For the curious, here are my stats:
----Part 1----- ----Part 2-----
Day Time Rank Time Rank
23 03:35:13 5086 - -
19 09:53:13 8934 09:53:26 5961
18 03:08:25 6521 04:04:25 6063
17 16:12:13 16057 16:12:23 15108
16 03:01:21 9251 03:52:53 6641
15 02:14:07 8224 02:16:33 6855
14 02:54:23 8940 03:52:58 7359
13 04:20:46 13423 06:15:57 7818
12 04:26:10 12452 04:55:22 10616
11 02:34:45 9354 03:22:14 8110
10 02:46:44 15237 04:17:26 10408
9 01:52:12 11970 02:13:22 11396
8 01:49:09 12056 03:06:07 12907
7 04:12:28 14520 04:12:38 11238
6 03:30:29 17152 03:46:03 16033
5 04:28:02 18252 05:15:07 19367
4 02:17:40 14478 02:38:02 10416
3 02:41:11 16008 02:53:35 15164
2 04:30:05 23597 04:37:14 21925
1 >24h 77025 >24h 72031
My weapon-of-choice was Python. I'm a fan of IntelliJ, so I wrote my code with that.
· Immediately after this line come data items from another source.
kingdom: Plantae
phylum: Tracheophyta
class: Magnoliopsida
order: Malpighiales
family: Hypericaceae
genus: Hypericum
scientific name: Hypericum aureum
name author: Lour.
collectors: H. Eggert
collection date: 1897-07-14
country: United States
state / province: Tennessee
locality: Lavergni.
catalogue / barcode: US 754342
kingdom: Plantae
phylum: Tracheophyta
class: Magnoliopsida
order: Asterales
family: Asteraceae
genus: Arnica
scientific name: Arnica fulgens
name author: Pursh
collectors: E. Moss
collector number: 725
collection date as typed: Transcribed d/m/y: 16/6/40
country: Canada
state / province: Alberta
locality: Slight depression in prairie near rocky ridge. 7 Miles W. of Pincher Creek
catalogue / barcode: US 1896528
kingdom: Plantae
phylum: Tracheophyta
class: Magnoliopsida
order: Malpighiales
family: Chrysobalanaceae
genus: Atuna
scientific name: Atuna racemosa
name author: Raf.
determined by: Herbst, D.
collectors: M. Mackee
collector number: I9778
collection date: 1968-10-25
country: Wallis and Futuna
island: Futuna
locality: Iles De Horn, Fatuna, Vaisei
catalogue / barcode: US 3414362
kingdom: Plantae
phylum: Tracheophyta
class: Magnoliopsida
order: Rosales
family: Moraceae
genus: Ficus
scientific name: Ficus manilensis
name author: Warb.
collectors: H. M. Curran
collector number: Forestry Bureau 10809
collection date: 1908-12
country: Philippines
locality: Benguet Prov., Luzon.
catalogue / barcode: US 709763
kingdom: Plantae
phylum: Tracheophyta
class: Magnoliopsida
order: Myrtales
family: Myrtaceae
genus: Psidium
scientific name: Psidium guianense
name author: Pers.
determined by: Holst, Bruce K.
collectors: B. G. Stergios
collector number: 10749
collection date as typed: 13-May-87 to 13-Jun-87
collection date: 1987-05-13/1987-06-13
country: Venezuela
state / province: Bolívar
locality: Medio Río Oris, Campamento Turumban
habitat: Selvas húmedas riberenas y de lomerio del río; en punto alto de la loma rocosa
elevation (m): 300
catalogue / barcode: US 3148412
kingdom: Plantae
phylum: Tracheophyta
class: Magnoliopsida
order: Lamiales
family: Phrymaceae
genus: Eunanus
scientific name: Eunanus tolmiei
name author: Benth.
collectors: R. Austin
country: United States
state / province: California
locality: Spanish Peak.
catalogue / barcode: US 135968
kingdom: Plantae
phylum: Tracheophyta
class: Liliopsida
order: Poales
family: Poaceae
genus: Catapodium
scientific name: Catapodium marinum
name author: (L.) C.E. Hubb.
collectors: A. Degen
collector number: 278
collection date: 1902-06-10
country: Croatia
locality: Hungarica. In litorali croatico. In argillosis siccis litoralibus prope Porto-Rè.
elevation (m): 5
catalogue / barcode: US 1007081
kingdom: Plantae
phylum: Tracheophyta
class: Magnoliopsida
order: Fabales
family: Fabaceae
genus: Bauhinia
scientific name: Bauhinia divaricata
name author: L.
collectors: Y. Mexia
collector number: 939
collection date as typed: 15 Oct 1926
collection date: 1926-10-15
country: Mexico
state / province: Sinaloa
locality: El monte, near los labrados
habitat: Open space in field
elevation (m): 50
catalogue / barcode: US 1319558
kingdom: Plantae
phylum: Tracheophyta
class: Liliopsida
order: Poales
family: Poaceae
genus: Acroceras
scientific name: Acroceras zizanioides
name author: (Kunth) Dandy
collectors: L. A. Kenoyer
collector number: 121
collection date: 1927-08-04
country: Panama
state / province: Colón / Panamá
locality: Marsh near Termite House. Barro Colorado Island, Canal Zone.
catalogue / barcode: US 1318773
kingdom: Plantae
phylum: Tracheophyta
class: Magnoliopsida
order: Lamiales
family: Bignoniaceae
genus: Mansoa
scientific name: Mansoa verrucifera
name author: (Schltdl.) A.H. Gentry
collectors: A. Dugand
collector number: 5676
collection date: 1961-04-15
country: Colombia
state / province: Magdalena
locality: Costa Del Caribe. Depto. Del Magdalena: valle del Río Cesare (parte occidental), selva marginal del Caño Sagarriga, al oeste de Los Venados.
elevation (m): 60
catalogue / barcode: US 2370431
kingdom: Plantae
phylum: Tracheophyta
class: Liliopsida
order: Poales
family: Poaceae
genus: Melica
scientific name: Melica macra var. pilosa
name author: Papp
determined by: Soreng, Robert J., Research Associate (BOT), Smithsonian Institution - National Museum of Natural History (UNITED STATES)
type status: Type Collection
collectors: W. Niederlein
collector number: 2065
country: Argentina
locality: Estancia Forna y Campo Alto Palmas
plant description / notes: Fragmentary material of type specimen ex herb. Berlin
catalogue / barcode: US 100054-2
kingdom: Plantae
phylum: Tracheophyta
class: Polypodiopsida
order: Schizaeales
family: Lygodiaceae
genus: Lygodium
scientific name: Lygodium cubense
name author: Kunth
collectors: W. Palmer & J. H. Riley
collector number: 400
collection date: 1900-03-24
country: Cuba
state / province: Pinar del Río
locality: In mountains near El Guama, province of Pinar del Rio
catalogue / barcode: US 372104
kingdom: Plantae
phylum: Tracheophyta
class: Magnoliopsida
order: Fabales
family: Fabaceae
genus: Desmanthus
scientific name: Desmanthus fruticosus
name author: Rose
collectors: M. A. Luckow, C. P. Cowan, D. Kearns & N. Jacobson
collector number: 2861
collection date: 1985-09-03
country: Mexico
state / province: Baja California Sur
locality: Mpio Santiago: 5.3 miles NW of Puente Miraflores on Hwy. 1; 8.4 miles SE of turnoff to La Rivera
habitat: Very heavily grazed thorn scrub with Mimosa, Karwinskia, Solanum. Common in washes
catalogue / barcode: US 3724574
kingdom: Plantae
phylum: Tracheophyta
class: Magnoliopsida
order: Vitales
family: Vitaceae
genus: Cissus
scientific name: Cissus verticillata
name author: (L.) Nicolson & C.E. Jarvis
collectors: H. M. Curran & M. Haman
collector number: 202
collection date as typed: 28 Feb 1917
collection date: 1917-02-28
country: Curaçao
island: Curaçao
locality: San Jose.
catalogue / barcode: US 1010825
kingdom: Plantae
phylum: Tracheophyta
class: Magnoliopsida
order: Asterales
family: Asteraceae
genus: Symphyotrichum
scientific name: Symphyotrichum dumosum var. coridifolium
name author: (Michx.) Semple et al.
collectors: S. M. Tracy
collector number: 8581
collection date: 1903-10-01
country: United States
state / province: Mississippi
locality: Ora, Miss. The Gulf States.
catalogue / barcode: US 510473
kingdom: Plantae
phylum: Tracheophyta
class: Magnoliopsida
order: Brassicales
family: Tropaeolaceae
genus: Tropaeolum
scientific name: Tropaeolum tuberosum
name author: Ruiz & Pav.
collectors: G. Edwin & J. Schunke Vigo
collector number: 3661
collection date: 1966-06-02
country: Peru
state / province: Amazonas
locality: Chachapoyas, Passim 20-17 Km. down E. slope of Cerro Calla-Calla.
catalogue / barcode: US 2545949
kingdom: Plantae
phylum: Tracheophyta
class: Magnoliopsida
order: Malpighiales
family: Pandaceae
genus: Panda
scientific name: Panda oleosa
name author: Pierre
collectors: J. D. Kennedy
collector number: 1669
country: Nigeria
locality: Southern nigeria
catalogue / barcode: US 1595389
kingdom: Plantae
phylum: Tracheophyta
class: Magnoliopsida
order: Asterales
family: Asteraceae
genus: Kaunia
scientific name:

As you can see, I didn't complete all of them. It's mostly about time required to complete the latter ones. As an example 19 took way too many hours in a Saturday, I chose to opt out at that point. I did have time to complete first part of 23.
1-9 were really trivial ones. Task in 7 was really badly worded, but after couple of failures manageable. 10 was very tricky for the optimization requirement. It is possible to populate an entire tree, but it is so heavy on resources and time-consuming, going for the math was the better way. 11 and anything after it was beyond trivial. 13 was a huge math problem and it took a while to solve. 17 was a 3D game-of-life (a 2D GoL was done in 11 already) and required really careful work. 18 involved solving reverse polish notation calculations and I considered that as rather easy. Then came 19 which involves parsing a set of rules, but given references to other rules, the approach becomes tricky and tangled soon. I completed it and decided it would take too much of my daily hours to complete any subsequent tasks. However, for 23 I did spend couple minutes just to realize my approach was badly optimized for any large set of data. At that point I churned.
Initially I did enjoy the tasks, but when the complexity ramped up I was torn. I didn't want to not do it just because the was complexity, but on the other hand writing code to be discarded for hours wasn't the best use of my time while Chrismas was nearing. At that point I didn't enjoy the tasks anymore, they were more like chores I "had" to do.
Next year, the AoC will probably be arranged as it has been since 2015. I may not participate on that one.